The problem:
Return the forum thread about Super NOS Pump below, in full and word for word, leaving out the listing that follows it.

Extract to read:
○ ○ ○ ○ ○
# Super NOS Pump



## Hollywood06 (Mar 25, 2008)

Has anybody used Body Fortress Super NOS Pump? It says it helps blood flow for muscles can get amino acids for recovery. Just wondering if it works?


----------



## nni (Mar 25, 2008)

Hollywood06 said:


> Has anybody used Body Fortress Super NOS Pump? It says it helps blood flow for muscles can get amino acids for recovery. Just wondering if it works?



sounds like what any pump product will do.


----------



## Irons77 (Mar 25, 2008)

Too much, try NO Shotgun


----------



## Hollywood06 (Mar 26, 2008)

you mean it cost to much? it was only 10. what is shotgun?


----------



## nni (Mar 26, 2008)

Hollywood06 said:


> you mean it cost to much? it was only 10. what is shotgun?



shotgun is much more expensive, but a better formula, and more complete.

super nos pump is L-Arginine Alpha Ketoglutarate and is as basic as it gets.


----------



## Irons77 (Mar 26, 2008)

Sorry thinking about something else.....


----------



## Hollywood06 (Mar 26, 2008)

nni said:


> shotgun is much more expensive, but a better formula, and more complete.
> 
> super nos pump is L-Arginine Alpha Ketoglutarate and is as basic as it gets.



So is Super NOS pump gonna work or did i waste my money? and what the crap is L-Arginine Alpha Ketoglutarate?


----------



## nni (Mar 26, 2008)

Hollywood06 said:


> So is Super NOS pump gonna work or did i waste my money? and what the crap is L-Arginine Alpha Ketoglutarate?



for $10 its not bad, it is very basic and should give you a pump. take it pre workout (30 minutes) and feel free to paly with the dosage to find your sweet spot. that is the ingredient.


----------
○ ○ ○ ○ ○
Supplied records:
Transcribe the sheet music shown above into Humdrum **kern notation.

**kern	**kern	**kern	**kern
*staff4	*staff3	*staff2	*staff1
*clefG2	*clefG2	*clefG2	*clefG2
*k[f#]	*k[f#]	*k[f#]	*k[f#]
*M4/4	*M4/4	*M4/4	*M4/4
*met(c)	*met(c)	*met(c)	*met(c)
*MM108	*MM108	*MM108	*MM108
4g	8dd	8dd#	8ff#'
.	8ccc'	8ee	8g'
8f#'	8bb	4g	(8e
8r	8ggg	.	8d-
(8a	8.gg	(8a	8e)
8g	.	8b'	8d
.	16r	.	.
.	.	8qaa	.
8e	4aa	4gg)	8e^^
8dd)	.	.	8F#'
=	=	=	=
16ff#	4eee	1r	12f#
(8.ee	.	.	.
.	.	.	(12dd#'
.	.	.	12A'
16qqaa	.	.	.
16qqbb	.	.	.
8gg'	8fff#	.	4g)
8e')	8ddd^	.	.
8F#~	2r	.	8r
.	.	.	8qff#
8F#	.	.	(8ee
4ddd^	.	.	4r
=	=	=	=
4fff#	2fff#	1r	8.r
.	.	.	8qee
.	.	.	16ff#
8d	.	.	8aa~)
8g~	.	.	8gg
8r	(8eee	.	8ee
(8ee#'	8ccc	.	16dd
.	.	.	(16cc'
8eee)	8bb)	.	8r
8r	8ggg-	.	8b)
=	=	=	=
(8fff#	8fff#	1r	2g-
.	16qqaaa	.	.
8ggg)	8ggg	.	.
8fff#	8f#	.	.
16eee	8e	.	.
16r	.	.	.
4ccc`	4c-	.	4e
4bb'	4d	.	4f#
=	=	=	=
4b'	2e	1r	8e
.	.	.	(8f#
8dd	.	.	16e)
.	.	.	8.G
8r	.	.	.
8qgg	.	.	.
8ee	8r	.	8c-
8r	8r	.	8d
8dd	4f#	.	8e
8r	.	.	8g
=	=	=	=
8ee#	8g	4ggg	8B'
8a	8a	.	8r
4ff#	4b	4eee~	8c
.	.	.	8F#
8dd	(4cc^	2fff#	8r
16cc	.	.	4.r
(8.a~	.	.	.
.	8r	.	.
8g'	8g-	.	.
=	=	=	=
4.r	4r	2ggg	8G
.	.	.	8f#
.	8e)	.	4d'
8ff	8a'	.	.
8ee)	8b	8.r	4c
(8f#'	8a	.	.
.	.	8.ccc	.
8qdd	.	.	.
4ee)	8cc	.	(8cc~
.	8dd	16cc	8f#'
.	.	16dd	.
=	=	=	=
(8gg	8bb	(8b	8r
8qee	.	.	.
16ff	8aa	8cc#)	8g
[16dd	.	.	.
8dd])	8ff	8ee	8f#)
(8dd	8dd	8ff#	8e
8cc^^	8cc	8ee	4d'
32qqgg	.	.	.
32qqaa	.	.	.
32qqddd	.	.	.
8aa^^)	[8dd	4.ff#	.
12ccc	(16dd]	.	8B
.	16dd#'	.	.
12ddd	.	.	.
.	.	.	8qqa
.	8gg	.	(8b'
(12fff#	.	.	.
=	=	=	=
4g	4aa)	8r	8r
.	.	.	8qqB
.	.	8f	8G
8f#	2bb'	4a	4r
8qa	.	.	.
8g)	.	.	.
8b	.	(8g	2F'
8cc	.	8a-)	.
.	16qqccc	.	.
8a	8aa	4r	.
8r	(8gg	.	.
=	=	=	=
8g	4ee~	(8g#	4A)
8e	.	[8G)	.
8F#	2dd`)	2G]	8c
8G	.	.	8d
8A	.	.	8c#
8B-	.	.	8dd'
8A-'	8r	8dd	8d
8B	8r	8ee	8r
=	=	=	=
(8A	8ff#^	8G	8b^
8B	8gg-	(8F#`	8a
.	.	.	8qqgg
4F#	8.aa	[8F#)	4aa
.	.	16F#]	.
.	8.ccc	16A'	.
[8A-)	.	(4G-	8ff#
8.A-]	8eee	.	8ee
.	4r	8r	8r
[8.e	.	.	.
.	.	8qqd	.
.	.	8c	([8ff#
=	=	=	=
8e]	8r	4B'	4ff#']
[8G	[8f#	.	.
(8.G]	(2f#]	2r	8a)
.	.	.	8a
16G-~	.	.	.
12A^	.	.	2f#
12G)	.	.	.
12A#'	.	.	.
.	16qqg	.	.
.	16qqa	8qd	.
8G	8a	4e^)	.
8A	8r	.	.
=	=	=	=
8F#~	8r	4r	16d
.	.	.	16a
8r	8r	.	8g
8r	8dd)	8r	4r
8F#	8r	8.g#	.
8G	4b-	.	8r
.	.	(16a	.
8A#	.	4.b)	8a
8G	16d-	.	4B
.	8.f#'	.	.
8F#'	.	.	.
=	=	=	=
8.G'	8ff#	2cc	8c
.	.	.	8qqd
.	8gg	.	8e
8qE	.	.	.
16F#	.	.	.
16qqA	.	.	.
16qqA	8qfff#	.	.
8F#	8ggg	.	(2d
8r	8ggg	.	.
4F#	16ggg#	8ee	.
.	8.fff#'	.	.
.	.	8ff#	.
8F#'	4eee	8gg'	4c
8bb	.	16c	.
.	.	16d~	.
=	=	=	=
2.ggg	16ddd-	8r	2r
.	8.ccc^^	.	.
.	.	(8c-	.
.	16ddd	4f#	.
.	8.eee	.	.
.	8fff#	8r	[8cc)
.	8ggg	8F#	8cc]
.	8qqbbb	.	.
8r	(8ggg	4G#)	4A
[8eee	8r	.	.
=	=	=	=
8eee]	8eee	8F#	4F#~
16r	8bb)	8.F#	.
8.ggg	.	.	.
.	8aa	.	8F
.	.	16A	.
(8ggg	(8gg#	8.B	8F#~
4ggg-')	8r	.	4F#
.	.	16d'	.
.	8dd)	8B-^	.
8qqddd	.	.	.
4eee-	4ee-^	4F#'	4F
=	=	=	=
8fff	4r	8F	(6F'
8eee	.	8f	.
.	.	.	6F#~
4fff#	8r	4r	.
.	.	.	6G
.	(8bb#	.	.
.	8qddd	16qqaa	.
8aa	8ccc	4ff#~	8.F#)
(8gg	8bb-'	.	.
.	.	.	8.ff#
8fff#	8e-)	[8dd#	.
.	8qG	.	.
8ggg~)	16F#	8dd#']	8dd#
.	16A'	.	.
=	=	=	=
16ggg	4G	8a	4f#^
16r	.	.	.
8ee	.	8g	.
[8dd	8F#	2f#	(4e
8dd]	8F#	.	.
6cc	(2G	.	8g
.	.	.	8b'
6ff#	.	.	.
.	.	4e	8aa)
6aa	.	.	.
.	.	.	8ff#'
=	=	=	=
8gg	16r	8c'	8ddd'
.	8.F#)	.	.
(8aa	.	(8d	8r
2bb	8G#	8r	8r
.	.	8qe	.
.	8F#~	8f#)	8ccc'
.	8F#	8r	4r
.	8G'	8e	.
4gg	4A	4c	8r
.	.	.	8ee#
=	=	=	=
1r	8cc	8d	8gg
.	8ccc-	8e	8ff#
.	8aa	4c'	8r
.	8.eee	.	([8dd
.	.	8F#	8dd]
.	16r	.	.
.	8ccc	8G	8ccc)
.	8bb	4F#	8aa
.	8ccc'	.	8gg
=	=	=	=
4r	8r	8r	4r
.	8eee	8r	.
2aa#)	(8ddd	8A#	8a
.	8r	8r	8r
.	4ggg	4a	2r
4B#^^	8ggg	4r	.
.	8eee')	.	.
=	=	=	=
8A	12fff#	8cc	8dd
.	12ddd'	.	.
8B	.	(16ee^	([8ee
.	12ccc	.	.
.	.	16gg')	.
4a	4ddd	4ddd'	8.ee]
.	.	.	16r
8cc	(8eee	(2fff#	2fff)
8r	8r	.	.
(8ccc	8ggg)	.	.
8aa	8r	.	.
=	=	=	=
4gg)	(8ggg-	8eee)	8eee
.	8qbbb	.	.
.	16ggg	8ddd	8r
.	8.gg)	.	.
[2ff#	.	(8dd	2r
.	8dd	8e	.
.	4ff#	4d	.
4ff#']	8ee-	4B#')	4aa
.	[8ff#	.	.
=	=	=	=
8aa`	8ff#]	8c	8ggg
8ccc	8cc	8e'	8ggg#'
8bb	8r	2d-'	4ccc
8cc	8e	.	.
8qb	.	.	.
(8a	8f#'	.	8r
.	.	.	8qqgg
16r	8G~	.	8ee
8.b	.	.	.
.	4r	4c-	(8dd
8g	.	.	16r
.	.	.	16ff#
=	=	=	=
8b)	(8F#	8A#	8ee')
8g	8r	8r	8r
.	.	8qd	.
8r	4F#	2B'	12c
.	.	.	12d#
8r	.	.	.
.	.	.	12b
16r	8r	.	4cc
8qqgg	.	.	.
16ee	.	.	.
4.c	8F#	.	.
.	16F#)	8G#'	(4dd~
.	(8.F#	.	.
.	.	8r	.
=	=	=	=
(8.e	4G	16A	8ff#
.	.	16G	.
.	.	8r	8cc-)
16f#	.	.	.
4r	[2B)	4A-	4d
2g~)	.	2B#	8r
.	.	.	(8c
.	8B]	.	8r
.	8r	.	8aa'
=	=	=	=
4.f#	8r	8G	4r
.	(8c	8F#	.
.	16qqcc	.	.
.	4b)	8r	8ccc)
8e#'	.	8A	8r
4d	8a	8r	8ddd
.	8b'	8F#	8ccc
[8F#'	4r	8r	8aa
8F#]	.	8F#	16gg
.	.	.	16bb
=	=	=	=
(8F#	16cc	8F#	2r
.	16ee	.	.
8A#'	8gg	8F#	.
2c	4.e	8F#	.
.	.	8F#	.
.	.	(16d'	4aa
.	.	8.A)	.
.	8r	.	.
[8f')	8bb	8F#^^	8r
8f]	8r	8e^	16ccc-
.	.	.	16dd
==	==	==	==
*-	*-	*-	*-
○ ○ ○ ○ ○
Expected answer:
# Super NOS Pump



## Hollywood06 (Mar 25, 2008)

Has anybody used Body Fortress Super NOS Pump? It says it helps blood flow for muscles can get amino acids for recovery. Just wondering if it works?


----------



## nni (Mar 25, 2008)

Hollywood06 said:


> Has anybody used Body Fortress Super NOS Pump? It says it helps blood flow for muscles can get amino acids for recovery. Just wondering if it works?



sounds like what any pump product will do.


----------



## Irons77 (Mar 25, 2008)

Too much, try NO Shotgun


----------



## Hollywood06 (Mar 26, 2008)

you mean it cost to much? it was only 10. what is shotgun?


----------



## nni (Mar 26, 2008)

Hollywood06 said:


> you mean it cost to much? it was only 10. what is shotgun?



shotgun is much more expensive, but a better formula, and more complete.

super nos pump is L-Arginine Alpha Ketoglutarate and is as basic as it gets.


----------



## Irons77 (Mar 26, 2008)

Sorry thinking about something else.....


----------



## Hollywood06 (Mar 26, 2008)

nni said:


> shotgun is much more expensive, but a better formula, and more complete.
> 
> super nos pump is L-Arginine Alpha Ketoglutarate and is as basic as it gets.



So is Super NOS pump gonna work or did i waste my money? and what the crap is L-Arginine Alpha Ketoglutarate?


----------



## nni (Mar 26, 2008)

Hollywood06 said:


> So is Super NOS pump gonna work or did i waste my money? and what the crap is L-Arginine Alpha Ketoglutarate?



for $10 its not bad, it is very basic and should give you a pump. take it pre workout (30 minutes) and feel free to paly with the dosage to find your sweet spot. that is the ingredient.


----------